Your mergesort-like approach seems very reasonable. More generally, this type of sorting algorithm is called an external sorting algorithm. These algorithms often work as you've described - load some subset of the data into memory, sort it, then write it back out to disk. At the end, use a merging algorithm to merge everything back together. The choice of how much to load in and what sorting algorithm to use are usually the dominant concerns. I'll focus mostly on the sorting algorithm choice.
Your concerns about quicksort's worst-case behavior are generally speaking nothing to worry about, since if you choose the pivot randomly the probability that you get a really bad runtime is low. The random pivot strategy also works well even if the data is already sorted, as it has no worst-case inputs (unless someone knows your random number generator and the seed). You could also use a quicksort variant like introsort, which doesn't have the worst-case behavior, as your sorting algorithm in order to avoid this worst-case.

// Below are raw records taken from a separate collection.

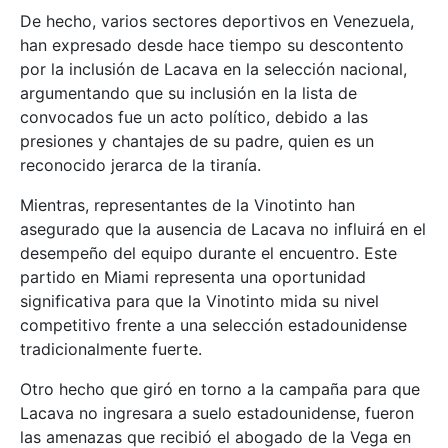
De hecho, varios sectores deportivos en Venezuela,
han expresado desde hace tiempo su descontento
por la inclusión de Lacava en la selección nacional,
argumentando que su inclusión en la lista de
convocados fue un acto político, debido a las
presiones y chantajes de su padre, quien es un
reconocido jerarca de la tiranía.
Mientras, representantes de la Vinotinto han
asegurado que la ausencia de Lacava no influirá en el
desempeño del equipo durante el encuentro. Este
partido en Miami representa una oportunidad
significativa para que la Vinotinto mida su nivel
competitivo frente a una selección estadounidense
tradicionalmente fuerte.
Otro hecho que giró en torno a la campaña para que
Lacava no ingresara a suelo estadounidense, fueron
las amenazas que recibió el abogado de la Vega en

That said, since you know that the data is already partially sorted, you may want to look into an adaptive sorting algorithm for your sorting step. You've mentioned insertion sort for this, but there are much better adaptive algorithms out there. If memory is scarce (as you've described), you might want to try looking into the smoothsort algorithm, which has best-case runtime O(n), worst-case runtime O(n log n), and uses only O(1) memory. It's not as adaptive as some other algorithms (like Python's timsort, natural mergesort, or Cartesian tree sort), but it has lower memory usage. It's also not as fast as a good quicksort, but if the data really is mostly sorted it can do pretty well.
Hope this helps!